Kejaksaan Poso Usut Dugaan Korupsi Mantan Bendahara

12
Hazairin SH. (Foto: Metrosulawesi/ Saiful Sulayapi)

Poso, Metrosulawesi.id – Kejaksaan Negeri Poso sedang melirik kasus dugaan korupsi yang tengah melanda salah seorang ASN  lingkup Pemkab Poso.

Bahkan bersangkutan sebagaimana informasi yang diperoleh awak media, sudah dipanggil pihak kejaksaan, meskipun belum dilakukan BAP, dirinya telah mengakui perbuatannya, demikian penjelasan Kepala Seksi Pidana Khusus ( Kasie Pidsus) Kejari Poso Hazairin SH, kepada wartawan Selasa 14 April 2021.

Dikatakan Hazairin, kasus dugaan korupsi ini muncul dikarenakan ada laporan, sehingga pihak kejaksaan melakukan cross cek serta melakukan pengumpulan data.

“Hasil pengumpulan data termasuk memanggil bersangkutan,  ternyata ASN yang diketahui sebagai bendahara disalah satu bagian sekretariat daerah tersebut  mengakui perbuatannya dalam hal ini penyalahgunaan keuangan negara, ASN tersebut  sudah pernah datang dan mengakui perbuatannya, pihak kejaksaan masih akan mendalami kasus ini,” tegas Hazairin.
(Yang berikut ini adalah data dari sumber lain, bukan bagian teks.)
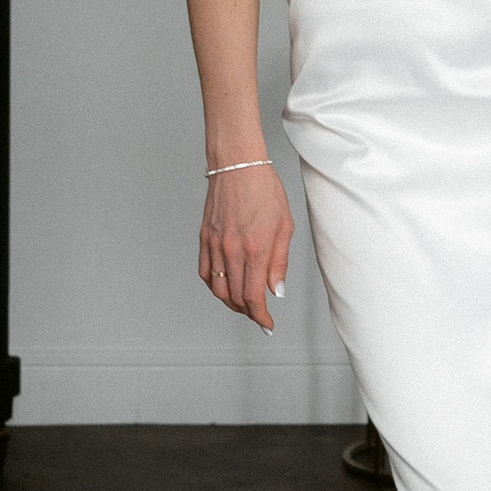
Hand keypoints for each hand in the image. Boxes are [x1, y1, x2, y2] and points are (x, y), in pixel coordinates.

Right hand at [199, 160, 294, 331]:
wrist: (238, 165)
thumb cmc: (265, 189)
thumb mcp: (285, 226)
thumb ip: (280, 262)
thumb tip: (276, 291)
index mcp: (256, 248)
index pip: (254, 296)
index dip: (261, 317)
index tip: (267, 325)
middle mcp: (232, 250)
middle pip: (236, 297)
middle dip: (249, 313)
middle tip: (259, 316)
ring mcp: (215, 245)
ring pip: (218, 289)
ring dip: (231, 304)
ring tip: (244, 306)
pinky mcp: (204, 238)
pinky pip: (205, 272)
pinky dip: (214, 287)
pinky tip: (224, 287)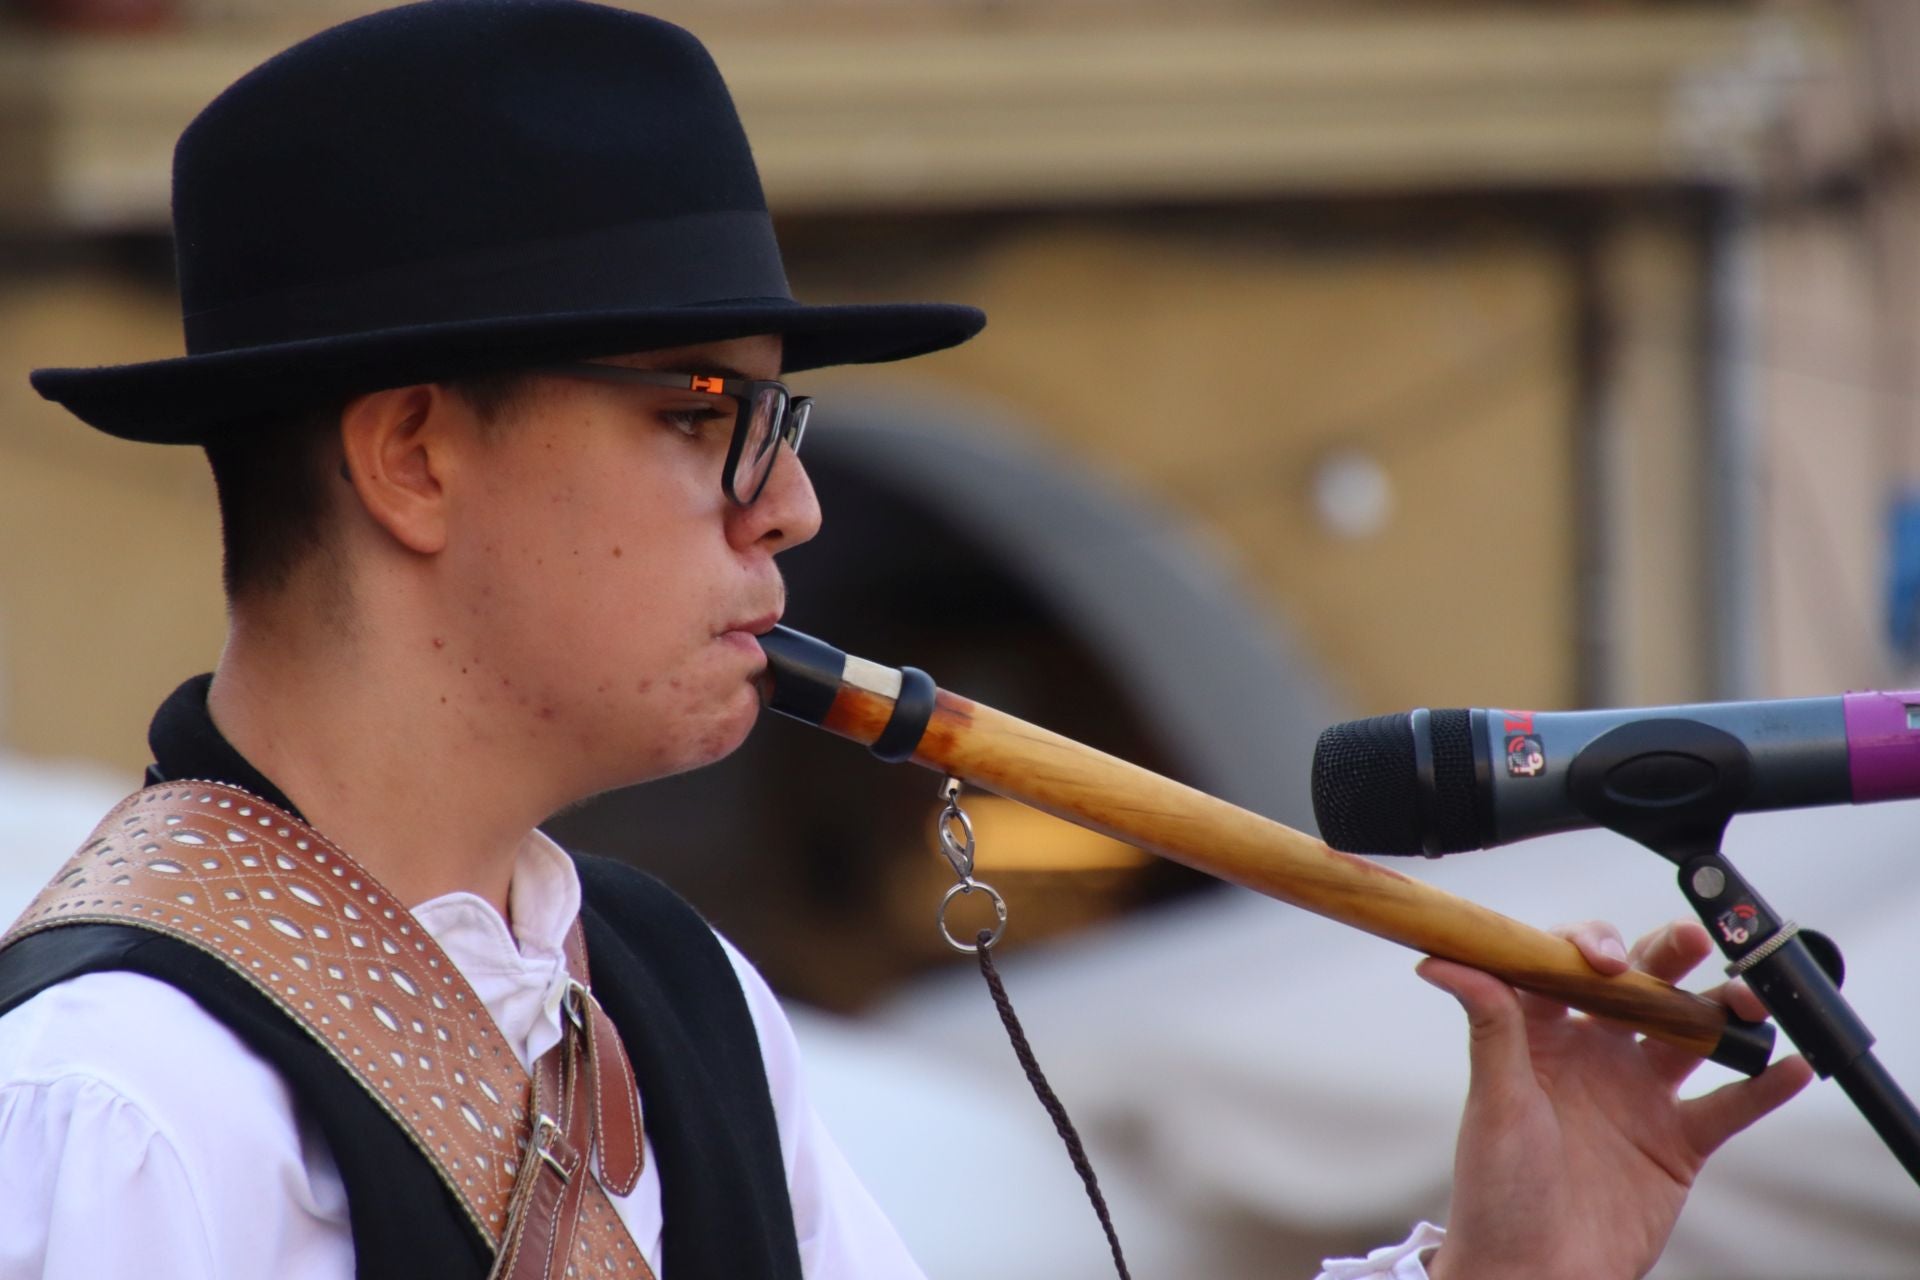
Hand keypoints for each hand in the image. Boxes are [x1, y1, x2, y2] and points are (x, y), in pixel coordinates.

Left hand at [1418, 919, 1813, 1279]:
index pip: (1568, 965)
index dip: (1589, 946)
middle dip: (1666, 955)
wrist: (1533, 1274)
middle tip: (1692, 939)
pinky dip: (1764, 1086)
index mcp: (1541, 1036)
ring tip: (1749, 996)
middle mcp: (1593, 1054)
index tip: (1606, 958)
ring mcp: (1639, 1095)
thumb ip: (1489, 1026)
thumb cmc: (1497, 1189)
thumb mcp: (1494, 1100)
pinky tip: (1792, 1066)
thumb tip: (1440, 960)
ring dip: (1723, 1007)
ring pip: (1691, 1033)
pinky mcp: (1677, 1142)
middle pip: (1638, 986)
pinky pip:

Modus operandi ASN tersebut kata Hazairin, yaitu dengan memalsukan tanda tangan Kepala Bagian selaku KPA dan PPTKnya, dari sinilah semua dokumen pencarian dana terjadi dan disalahgunakan untuk kepentingan pribadi.

“Pihak kejaksaan intinya terus memproses kasus ini karena merugikan keuangan negara, pekan depan bersangkutan akan kembali di panggil, kerugian negara untuk sementara dihitung kurang lebih 260 juta,” ungkapnya.

Sementara itu, salah satu pemeriksa di Inspektorat Daerah Poso yang tidak bersedia dikorankan namanya membenarkan hingga tahun kemarin sampai saat ini menemukan kerugian negara di lingkup sekretariat daerah.

“Benar bersangkutan WK yakni mantan bendahara di salah satu bagian di Pemkab Poso sudah dilakukan pemeriksaan khusus, hasilnya terjadi penyalahgunaan keuangan negara dan bersangkutan sudah mengakui nya, saat ini sedang proses hukum dan WK dipanggil kejaksaan,” ujarnya.

Sementara itu,  S, sebagai Kepala Bagian tempat WK bekerja saat dikonfirmasi, membenarkan kalau WK pernah sebagai bendahara dan saat ini sedang ada kasus dugaan korupsi yang melilitnya.

“Saya selaku Kabag bersama PPTK sudah dipanggil kejaksaan dalam kasus dugaan korupsi yang menyeret WK, tanda tangan kami dipalsukan dalam dokumen, termasuk hak hak kami seperti honor kegiatan, seluruhnya dipalsukan, semoga kejaksaan dapat mengusut kasus ini,” tegasnya.

WK, mantan bendahara di salah satu bagian Pemda Poso, sejak kasus ini mencuat tidak pernah lagi masuk kantor.